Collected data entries
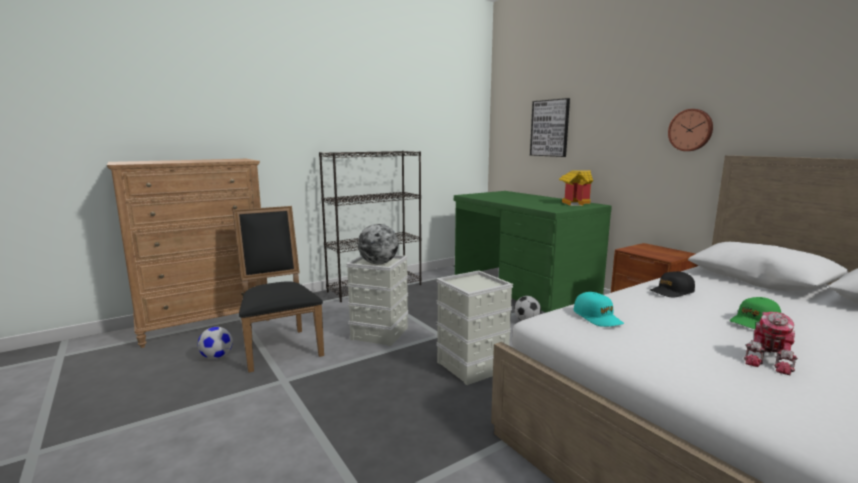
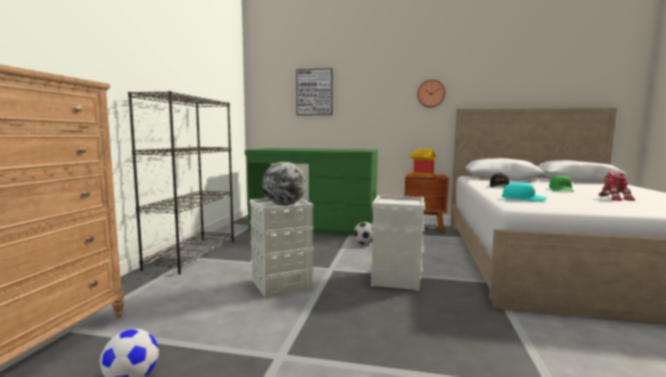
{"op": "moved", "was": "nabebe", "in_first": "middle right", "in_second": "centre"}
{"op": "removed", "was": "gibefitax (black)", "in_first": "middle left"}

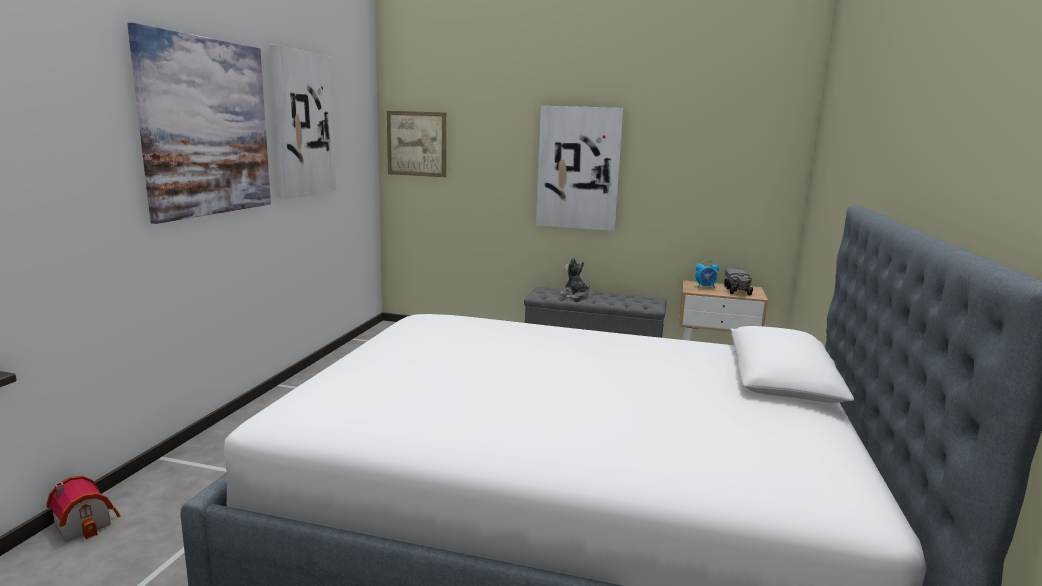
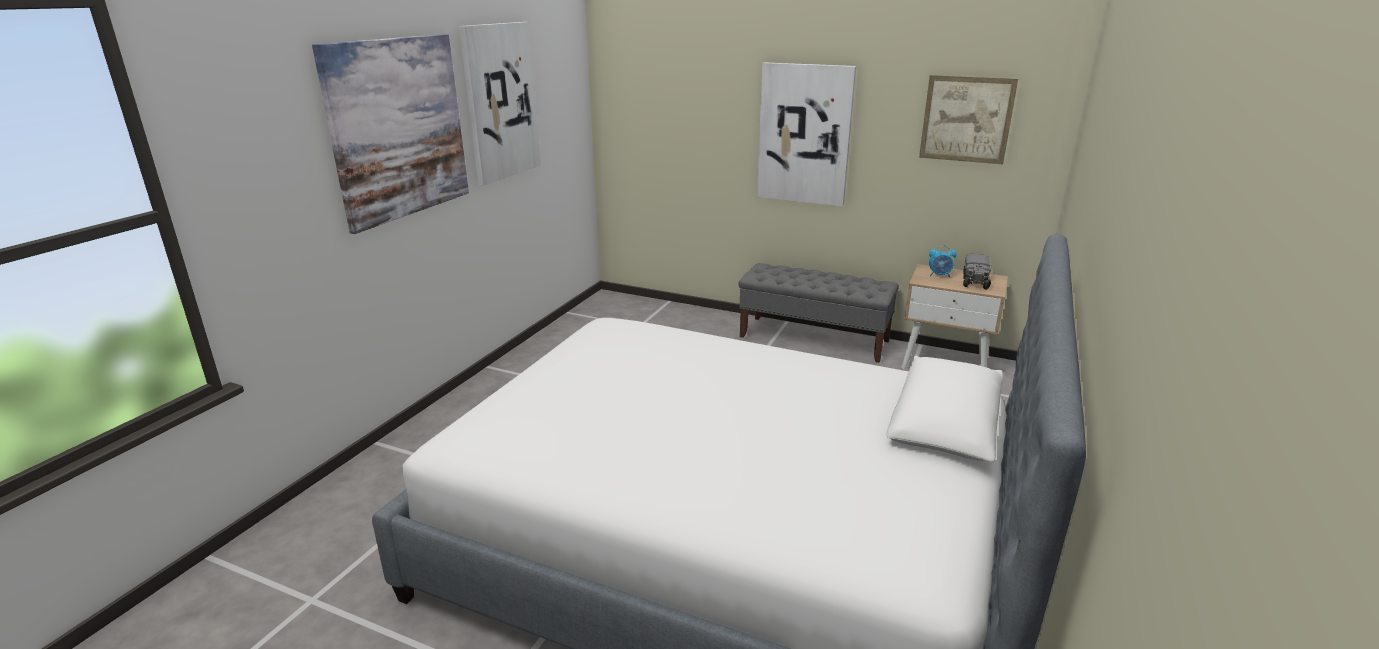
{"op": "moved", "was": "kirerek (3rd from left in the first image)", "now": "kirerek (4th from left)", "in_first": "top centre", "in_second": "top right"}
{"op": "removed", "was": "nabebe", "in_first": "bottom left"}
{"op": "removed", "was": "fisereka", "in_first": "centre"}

TASK GOAL ::
Quote every line of the records above exactly; no picture is to be copied.

TASK RESPONSE ::
{"op": "moved", "was": "nabebe", "in_first": "middle right", "in_second": "centre"}
{"op": "removed", "was": "gibefitax (black)", "in_first": "middle left"}

{"op": "moved", "was": "kirerek (3rd from left in the first image)", "now": "kirerek (4th from left)", "in_first": "top centre", "in_second": "top right"}
{"op": "removed", "was": "nabebe", "in_first": "bottom left"}
{"op": "removed", "was": "fisereka", "in_first": "centre"}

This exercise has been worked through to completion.